Plain-text sources of documents:
Segment Open
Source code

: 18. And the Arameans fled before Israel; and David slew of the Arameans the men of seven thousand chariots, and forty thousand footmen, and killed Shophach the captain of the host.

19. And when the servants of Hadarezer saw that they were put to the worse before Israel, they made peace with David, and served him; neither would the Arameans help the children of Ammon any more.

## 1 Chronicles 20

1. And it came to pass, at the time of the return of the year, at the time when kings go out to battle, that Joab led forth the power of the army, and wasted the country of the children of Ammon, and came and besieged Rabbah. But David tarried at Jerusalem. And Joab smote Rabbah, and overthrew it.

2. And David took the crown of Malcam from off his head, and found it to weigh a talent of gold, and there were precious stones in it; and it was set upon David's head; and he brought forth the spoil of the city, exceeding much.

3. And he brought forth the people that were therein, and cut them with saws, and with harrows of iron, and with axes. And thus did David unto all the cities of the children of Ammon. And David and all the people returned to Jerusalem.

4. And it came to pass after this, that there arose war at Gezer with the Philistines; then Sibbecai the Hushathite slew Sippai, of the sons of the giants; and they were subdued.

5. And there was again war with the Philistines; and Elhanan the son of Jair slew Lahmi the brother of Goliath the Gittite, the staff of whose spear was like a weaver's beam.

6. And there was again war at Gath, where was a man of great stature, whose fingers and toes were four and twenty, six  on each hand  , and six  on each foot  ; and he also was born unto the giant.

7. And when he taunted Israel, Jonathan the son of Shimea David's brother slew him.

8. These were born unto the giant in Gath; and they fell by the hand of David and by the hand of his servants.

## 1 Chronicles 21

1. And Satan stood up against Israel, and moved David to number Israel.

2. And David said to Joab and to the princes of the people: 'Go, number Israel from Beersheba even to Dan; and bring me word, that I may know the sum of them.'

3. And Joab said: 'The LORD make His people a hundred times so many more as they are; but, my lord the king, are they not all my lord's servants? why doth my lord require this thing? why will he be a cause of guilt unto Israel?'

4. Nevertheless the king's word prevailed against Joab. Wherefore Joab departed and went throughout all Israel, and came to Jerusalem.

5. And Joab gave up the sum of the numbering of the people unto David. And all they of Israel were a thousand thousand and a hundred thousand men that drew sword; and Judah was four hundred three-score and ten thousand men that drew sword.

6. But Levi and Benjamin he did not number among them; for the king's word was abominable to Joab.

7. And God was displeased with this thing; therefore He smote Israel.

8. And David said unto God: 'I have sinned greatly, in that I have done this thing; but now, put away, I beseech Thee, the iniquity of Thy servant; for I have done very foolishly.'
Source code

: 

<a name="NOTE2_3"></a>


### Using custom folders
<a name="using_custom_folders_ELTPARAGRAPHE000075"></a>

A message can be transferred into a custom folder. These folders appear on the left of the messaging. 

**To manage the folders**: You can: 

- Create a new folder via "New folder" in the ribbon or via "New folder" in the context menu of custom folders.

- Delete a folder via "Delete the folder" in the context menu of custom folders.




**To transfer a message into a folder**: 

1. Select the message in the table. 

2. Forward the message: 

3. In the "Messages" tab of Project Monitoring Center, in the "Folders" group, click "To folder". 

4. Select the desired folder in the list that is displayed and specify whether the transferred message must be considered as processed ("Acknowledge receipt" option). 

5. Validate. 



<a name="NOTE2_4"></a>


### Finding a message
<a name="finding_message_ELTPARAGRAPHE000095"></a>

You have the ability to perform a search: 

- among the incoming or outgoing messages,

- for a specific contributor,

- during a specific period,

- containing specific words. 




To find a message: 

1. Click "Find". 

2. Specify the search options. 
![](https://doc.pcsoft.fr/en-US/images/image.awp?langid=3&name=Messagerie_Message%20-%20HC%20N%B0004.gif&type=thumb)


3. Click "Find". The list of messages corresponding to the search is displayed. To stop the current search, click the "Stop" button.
Segment Closed
Rewrite each of the records above as a numbered list of its lines, omitting any blank lines.

THE COMPLETED TASK:
1. Source code
2. : 18. And the Arameans fled before Israel; and David slew of the Arameans the men of seven thousand chariots, and forty thousand footmen, and killed Shophach the captain of the host.
3. 19. And when the servants of Hadarezer saw that they were put to the worse before Israel, they made peace with David, and served him; neither would the Arameans help the children of Ammon any more.
4. ## 1 Chronicles 20
5. 1. And it came to pass, at the time of the return of the year, at the time when kings go out to battle, that Joab led forth the power of the army, and wasted the country of the children of Ammon, and came and besieged Rabbah. But David tarried at Jerusalem. And Joab smote Rabbah, and overthrew it.
6. 2. And David took the crown of Malcam from off his head, and found it to weigh a talent of gold, and there were precious stones in it; and it was set upon David's head; and he brought forth the spoil of the city, exceeding much.
7. 3. And he brought forth the people that were therein, and cut them with saws, and with harrows of iron, and with axes. And thus did David unto all the cities of the children of Ammon. And David and all the people returned to Jerusalem.
8. 4. And it came to pass after this, that there arose war at Gezer with the Philistines; then Sibbecai the Hushathite slew Sippai, of the sons of the giants; and they were subdued.
9. 5. And there was again war with the Philistines; and Elhanan the son of Jair slew Lahmi the brother of Goliath the Gittite, the staff of whose spear was like a weaver's beam.
10. 6. And there was again war at Gath, where was a man of great stature, whose fingers and toes were four and twenty, six  on each hand  , and six  on each foot  ; and he also was born unto the giant.
11. 7. And when he taunted Israel, Jonathan the son of Shimea David's brother slew him.
12. 8. These were born unto the giant in Gath; and they fell by the hand of David and by the hand of his servants.
13. ## 1 Chronicles 21
14. 1. And Satan stood up against Israel, and moved David to number Israel.
15. 2. And David said to Joab and to the princes of the people: 'Go, number Israel from Beersheba even to Dan; and bring me word, that I may know the sum of them.'
16. 3. And Joab said: 'The LORD make His people a hundred times so many more as they are; but, my lord the king, are they not all my lord's servants? why doth my lord require this thing? why will he be a cause of guilt unto Israel?'
17. 4. Nevertheless the king's word prevailed against Joab. Wherefore Joab departed and went throughout all Israel, and came to Jerusalem.
18. 5. And Joab gave up the sum of the numbering of the people unto David. And all they of Israel were a thousand thousand and a hundred thousand men that drew sword; and Judah was four hundred three-score and ten thousand men that drew sword.
19. 6. But Levi and Benjamin he did not number among them; for the king's word was abominable to Joab.
20. 7. And God was displeased with this thing; therefore He smote Israel.
21. 8. And David said unto God: 'I have sinned greatly, in that I have done this thing; but now, put away, I beseech Thee, the iniquity of Thy servant; for I have done very foolishly.'
22. Source code
23. : 
24. <a name="NOTE2_3"></a>
25. ### Using custom folders
26. <a name="using_custom_folders_ELTPARAGRAPHE000075"></a>
27. A message can be transferred into a custom folder. These folders appear on the left of the messaging. 
28. **To manage the folders**: You can: 
29. - Create a new folder via "New folder" in the ribbon or via "New folder" in the context menu of custom folders.
30. - Delete a folder via "Delete the folder" in the context menu of custom folders.
31. **To transfer a message into a folder**: 
32. 1. Select the message in the table. 
33. 2. Forward the message: 
34. 3. In the "Messages" tab of Project Monitoring Center, in the "Folders" group, click "To folder". 
35. 4. Select the desired folder in the list that is displayed and specify whether the transferred message must be considered as processed ("Acknowledge receipt" option). 
36. 5. Validate. 
37. <a name="NOTE2_4"></a>
38. ### Finding a message
39. <a name="finding_message_ELTPARAGRAPHE000095"></a>
40. You have the ability to perform a search: 
41. - among the incoming or outgoing messages,
42. - for a specific contributor,
43. - during a specific period,
44. - containing specific words. 
45. To find a message: 
46. 1. Click "Find". 
47. 2. Specify the search options. 
48. ![](https://doc.pcsoft.fr/en-US/images/image.awp?langid=3&name=Messagerie_Message%20-%20HC%20N%B0004.gif&type=thumb)
49. 3. Click "Find". The list of messages corresponding to the search is displayed. To stop the current search, click the "Stop" button.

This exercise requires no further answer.